Все это говорил он вполголоса, и слова его еще более увеличили в душе княгини омерзение к Тонненбергу.
– Боже! – воскликнула она, упав на колени. – Ты один можешь спасти нас. Не дай совершиться злодейству или прекрати нашу жизнь. Ах, что говорю я, прости мне Милосердный! Жизнь – Твой дар и воля Твоя во благо; я верю, что Ты спасешь нас!
Она отирала слезы, катящиеся по щекам ее; молитва укротила волнение души ее.
Пиры продолжались в замке. Тонненберг и друзья его собрались на охоту, вывели со двора коней, покрытых богатыми чепраками, выгнали свору борзых и гончих собак, вооружились копьями и алебардами, затрубили в рога и понеслись толпой на равнину.
Княгиня видела шумный отъезд их и узнала от Юрия, что они возвратятся через два дня, как говорил ему русский слуга. Гликерия с содроганием подумала о возвращении Тонненберга.

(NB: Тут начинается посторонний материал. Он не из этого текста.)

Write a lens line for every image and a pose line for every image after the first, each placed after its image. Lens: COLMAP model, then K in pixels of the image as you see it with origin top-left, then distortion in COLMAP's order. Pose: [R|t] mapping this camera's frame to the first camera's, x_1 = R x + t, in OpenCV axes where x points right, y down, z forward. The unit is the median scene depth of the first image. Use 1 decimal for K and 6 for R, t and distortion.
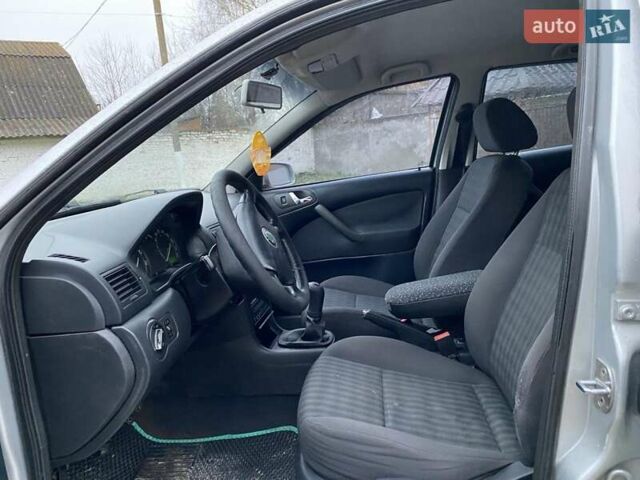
lens RADIAL K [[502.7, 0, 316.2], [0, 502.7, 238.0], [0, 0, 1]] dist [0.062481, -0.072527]
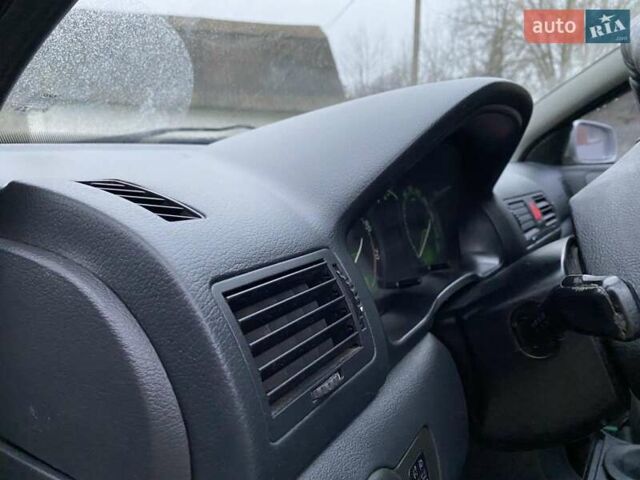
lens RADIAL K [[502.7, 0, 316.2], [0, 502.7, 238.0], [0, 0, 1]] dist [0.062481, -0.072527]
pose [[0.900090, 0.167912, -0.402048, -0.215322], [-0.162623, 0.985543, 0.047531, 0.024221], [0.404217, 0.022599, 0.914384, 0.594998]]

– Князь Андрей Михайлович, супруг мой, не придешь ты избавить меня! – восклицала она. – Знаешь ли ты, что жена и сын твой в вертепе разбойников?
Всю ночь шумел порывистый ветер и к утру усилился. Крики птиц предвещали бурю. Разорванные тучи быстро неслись от моря над замком, усиливая стремление ветра, воющего в лесу. Волны страшно воздымались, стремясь с яростным ревом к отлогому берегу; наконец вихрь закрутился столбом и, сшибаясь с морем, погнал валы пенными горами; все предвещало наводнение.